Das Berufungsgericht änderte dieses Urteil im Sinn einer Klageabweisung ab. Es sprach aus, dass der Wert des Entscheidungsgegenstands 4.000 EUR, nicht aber 20.000 EUR übersteige und dass die ordentliche Revision zulässig sei. Paragraph 6, Absatz 2, K-SHG gewähre dem Sozialhilfeträger keinen gerichtlich durchsetzbaren Anspruch auf Sicherstellung seines Ersatzanspruchs, und zwar weder für erst zu erbringende noch für schon erbrachte Hilfeleistungen. Nach dem klaren Gesetzeswortlaut sei der Sozialhilfeträger vielmehr nur berechtigt, dem Hilfsbedürftigen Sozialhilfe nur unter der Voraussetzung, dass dieser der Sicherstellung des Ersatzanspruchs zustimme, zu gewähren.
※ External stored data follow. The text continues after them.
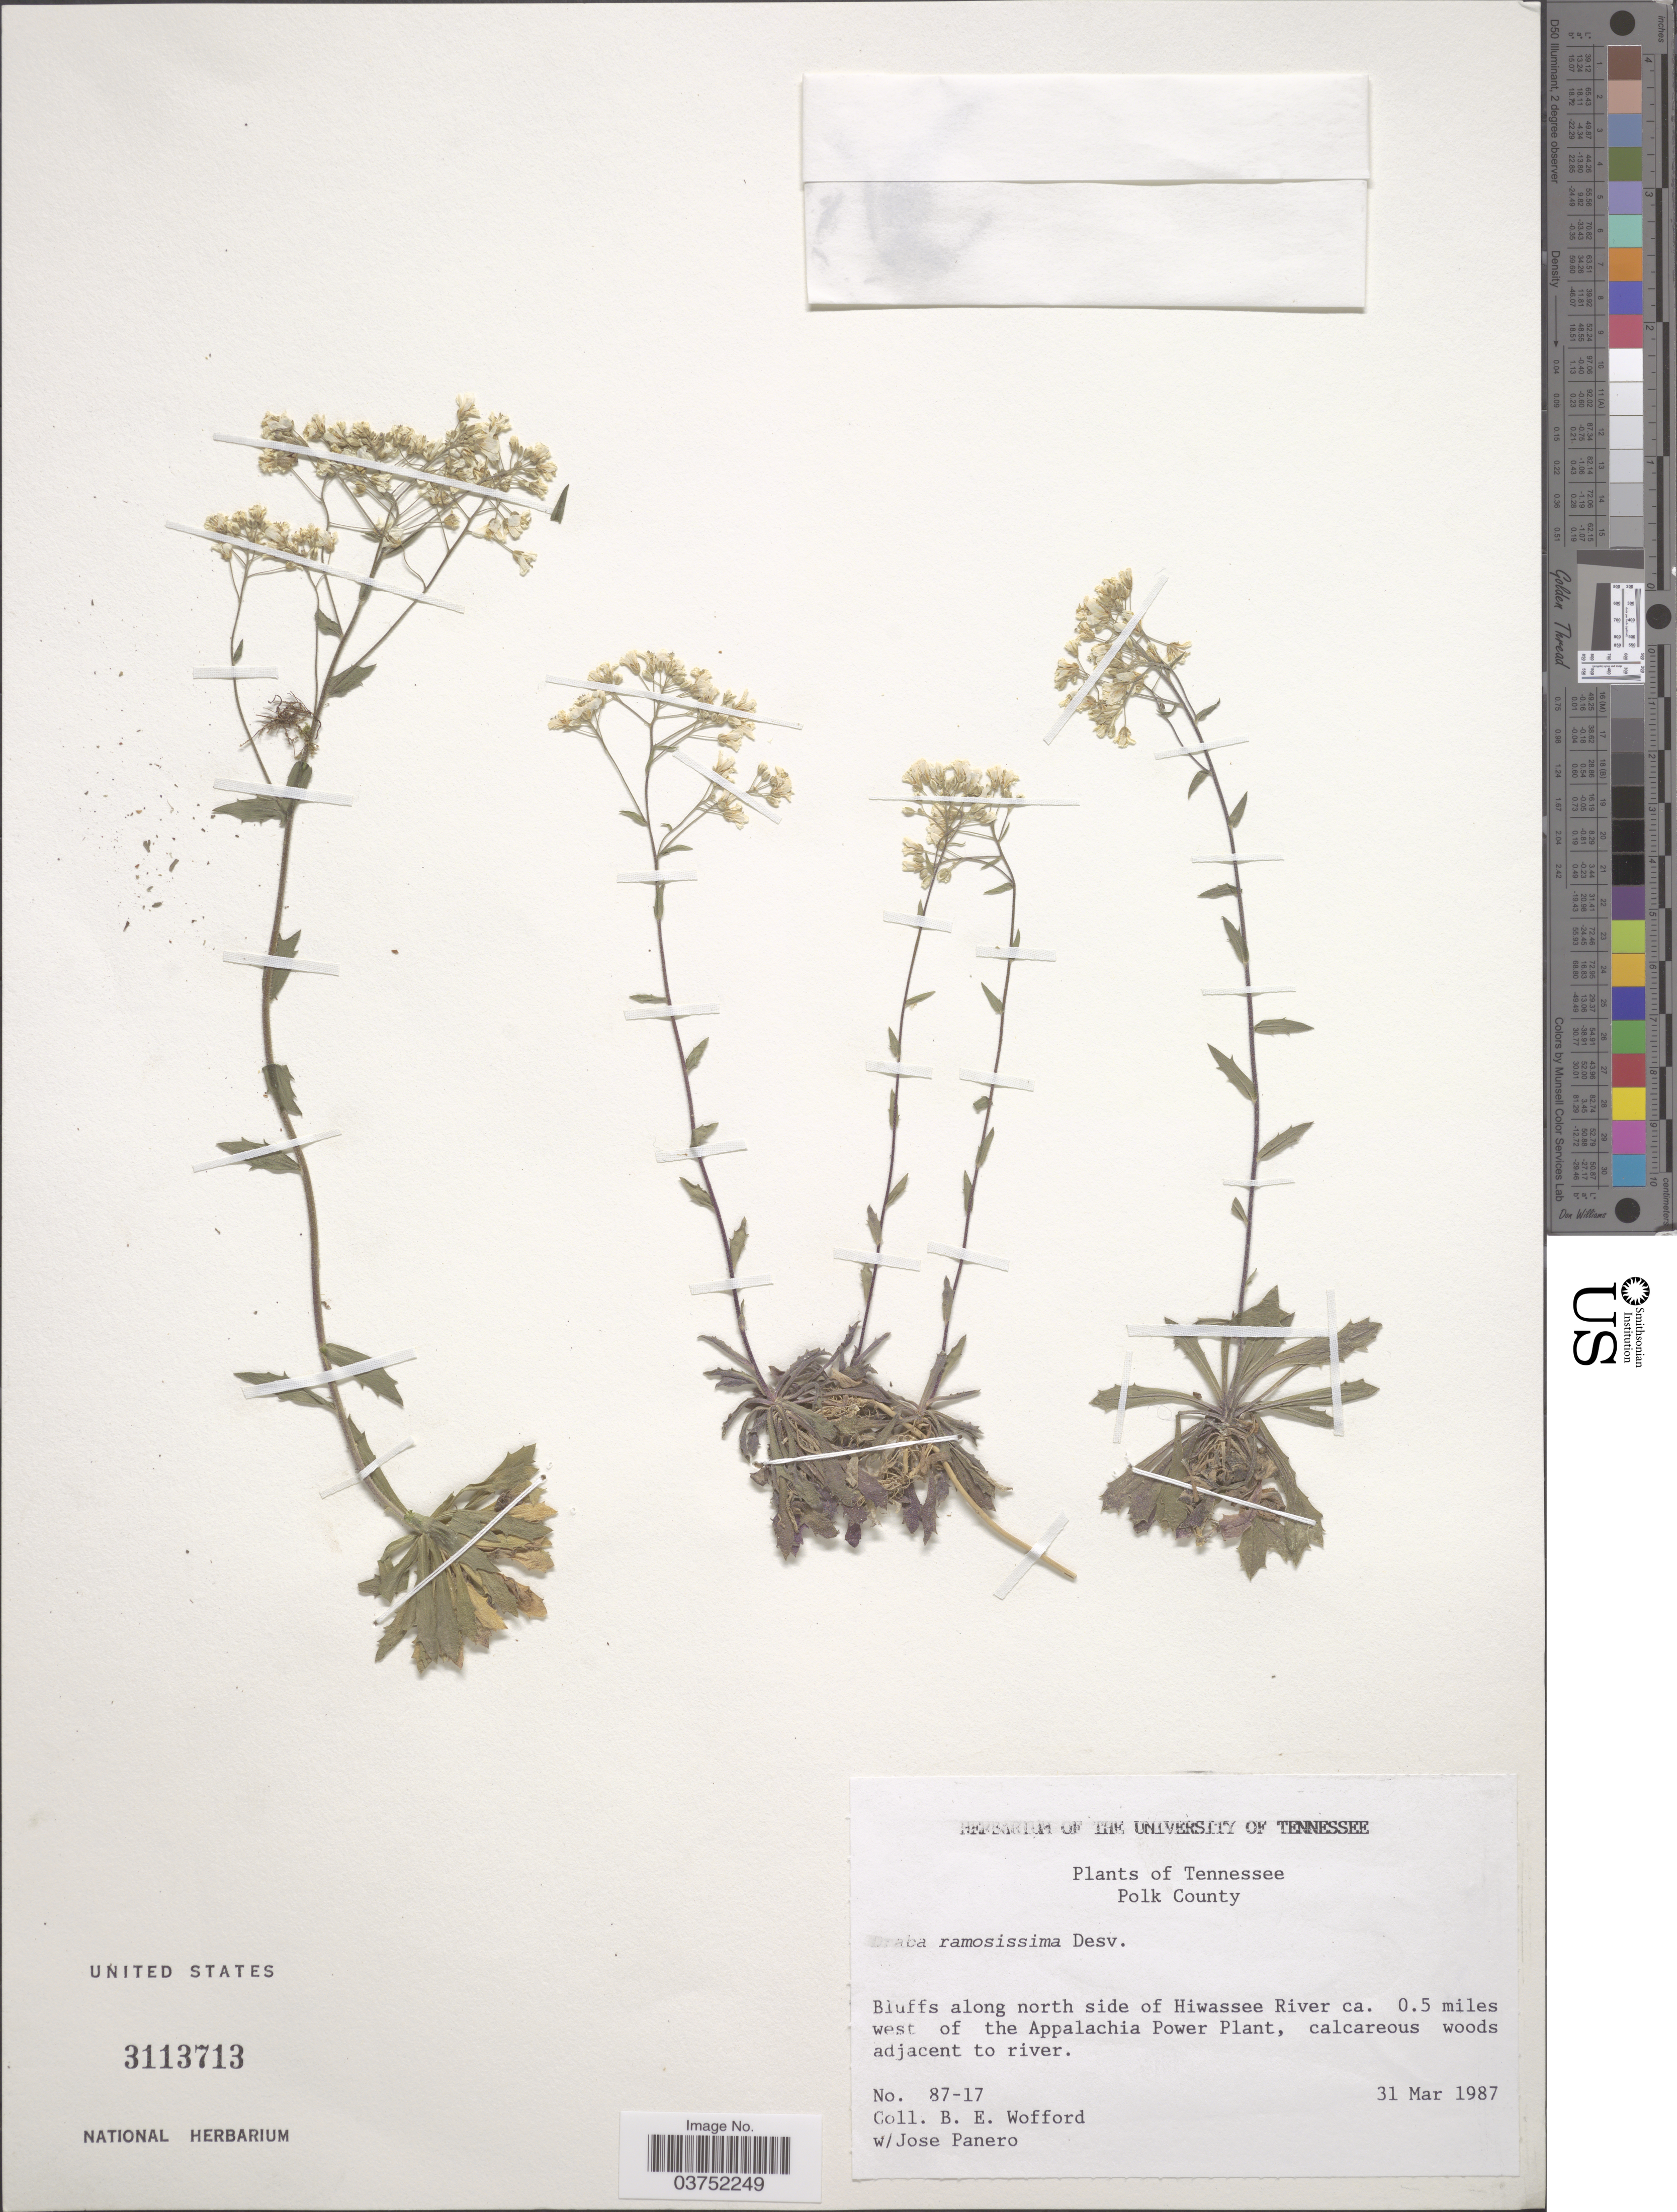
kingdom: Plantae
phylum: Tracheophyta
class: Magnoliopsida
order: Brassicales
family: Brassicaceae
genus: Draba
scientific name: Draba ramosissima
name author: Desv.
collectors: B. Wofford & J. L. Panero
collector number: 87-17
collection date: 1987-03-31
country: United States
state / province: Tennessee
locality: Polk County. Bluffs along north side of Hiwassee River ca. 0.5 miles west of the Appalachia Power Plant.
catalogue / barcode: US 3113713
Habe der Sozialhilfeträger hingegen dem Hilfsbedürftigen Sozialhilfe ohne vorherige Sicherstellung seines Ersatzanspruchs schon gewährt, könne er ausschließlich Ersatzansprüche nach dem 7. Abschnitt des K-SHG erheben. Der Empfänger der Sozialhilfe sei nach Paragraph 42, Absatz eins, K-SHG demnach zum Ersatz der für ihn aufgewendeten Kosten verpflichtet. Ein Anspruch des Sozialhilfeträgers auf bloße Sicherstellung der Kosten schon erbrachter Sozialhilfeleistungen ihm gegenüber bestehe nach dem Gesetz nicht, und zwar auch nicht im Fall des Paragraph 45, K-SHG, wenn der Sozialhilfeträger, wie hier, einem Dritten die Kosten der Sozialhilfe ersetzt habe. Eine analoge Anwendung des Paragraph 6, Absatz 2, K-SHG auf bereits geleistete Sozialhilfe komme nicht in Betracht, weil eine planwidrige Gesetzeslücke nicht zu erkennen sei und die genannte Gesetzesstelle auch für den ausdrücklich geregelten Fall der Sicherstellung des Ersatzanspruchs für erst zu erbringende Leistungen keinen gerichtlich durchsetzbaren Anspruch vorsehe. Die ordentliche Revision sei zulässig, weil eine Rechtsprechung des Obersten Gerichtshof zur Frage fehle, ob das Kärntner Sozialhilfegesetz dem Sozialhilfeträger einen klagbaren Anspruch auf Sicherstellung seines Anspruchs auf Ersatz schon erbrachter Sozialhilfeleistungen gewähre.

Rechtliche Beurteilung

Die Revision der klagenden Partei ist aus dem vom Berufungsgericht angeführten Grund zulässig. Sie ist aber nicht berechtigt.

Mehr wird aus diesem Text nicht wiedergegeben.